## Page extract
The old joke goes that the British government has the engine of a lawn mower and the brakes of a Rolls-Royce. As the Blairites chafed against that system, "The West Wing" offered them a tantalizing vision of how life could be.

This longing was heightened by the similarities between Bartlet and Blair. They are both self-defined moral men with the ability to inspire devotional loyalty. They both think in world-changing terms and are married to dynamic, feisty, professional women. One of Blair's confidants even told the Daily Telegraph in 2003 that the psychology of the two leaders was strikingly similar. And both had as sidekicks hardened bruisers who had struggled with the demon drink (although Blair's partner was communications guru Alastair Campbell, not his chief of staff).

Other similarities were manufactured: In 2002, British media reported that the chairs in the briefing room at 10 Downing Street had been moved to re-create C.J. Cregg's White House press room. Former Blair spokesman Godric Smith even reportedly kept a snapshot of the Amazonian Bartlet press secretary on his office desk.

In 2002, "West Wing" consultant and former Clinton economic adviser Gene Sperling briefed Blair, much to the amusement of the British media. Sperling recalls young New Laborites "lobbying hard" for him to send them the latest episodes. "It would be huge for them to be able to do special showings of 'West Wings' that hadn't been seen yet in the UK," he said. (In Britain, the show runs several episodes behind the U.S. schedule, putting a premium on any news from 1600 Pennsylvania.)

The infatuation with "The West Wing" had a serious side, too. It meant that Blair's camp was used to seeing things from the American point of view -- a perspective that can make actual U.S. proposals feel more reasonable. In effect, the show acted as a distance-learning Fulbright: It helped Blairites reject the old left's anti-Americanism while providing them with a liberal pro-American narrative.

Of course, Blair would have stood with the United States after the Sept. 11, 2001, attacks and joined the invasion of Iraq with or without "The West Wing." But the show can only have bolstered his team's eagerness to understand the U.S. position and its appreciation of America's potential for good. Its perceived influence led conservative British commentator Peter Oborne to denounce Blair and his team's deployment of the "techniques, and empty morality, of 'West Wing' to rewrite the Iraq conflict."

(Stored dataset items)
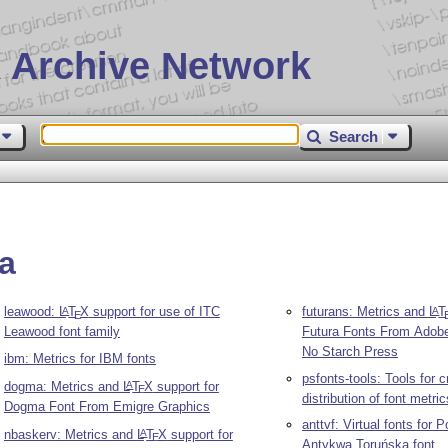
 Archive Network
Search
da
leawood:
L
T
X
support for use of ITC
futurans: Metrics and
L
T
A
A
E
Leawood font family
Futura Fonts From Adob
No Starch Press
ibm: Metrics for IBM fonts
psfonts-tools: Tools for c
dogma: Metrics and
L
T
X
support for
A
E
distribution of font metric
Dogma Font From Emigre Graphics
anttvf: Virtual fonts for 
nbaskerv: Metrics and
L
T
X
support for
A
E
Antykwa Toruńska font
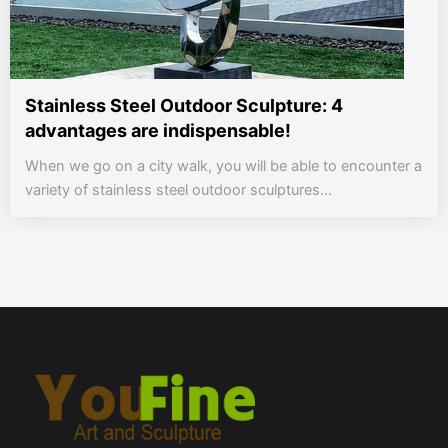
Stainless Steel Outdoor Sculpture: 4
advantages are indispensable!
When we go on a city walk, you will be able to encounter a
variety of stainless steel outdoor sculptures...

## Explore the material
1. Retype the stretch of the passage about Blair and "The West Wing" from "The old joke" through "life could be.".
2. Translate this sentence from the passage about Blair and "The West Wing" into Spanish: "They are both self-defined moral men with the ability to inspire devotional loyalty."
3. Proceed with the passage about Blair and "The West Wing" from the point where it stops.
The items stand apart from the passage and serve as separate material.

## Outputs in order
1.
The old joke goes that the British government has the engine of a lawn mower and the brakes of a Rolls-Royce. As the Blairites chafed against that system, "The West Wing" offered them a tantalizing vision of how life could be.

2. Ambos son hombres que se definen a sí mismos como morales, con la capacidad de inspirar una lealtad devota.

3.
A cynic might observe that the most realistic aspect of the relationship between New Labor and this fictional U.S. president was its one-sidedness. The two most prominent British characters on "The West Wing" were the antithesis of New Labor. One was a diplomat, Lord John Marbury, called in by Bartlet to help avert nuclear war between India and Pakistan. He is drunk, eccentric, aristocratic and off-message -- all traits that New Labor despises. The other character was a female prime minister who bore more than a passing resemblance to Thatcher. And two rare parliamentary defeats for Blair can be blamed in part on the show; Blair's opponents mimicked the parliamentary tactics that Democratic Rep. Matt Santos -- played by Jimmy Smits -- deployed to win a vote on stem cell research. "It was directly inspired by 'The West Wing,' " one plotter boasted to British newspapers.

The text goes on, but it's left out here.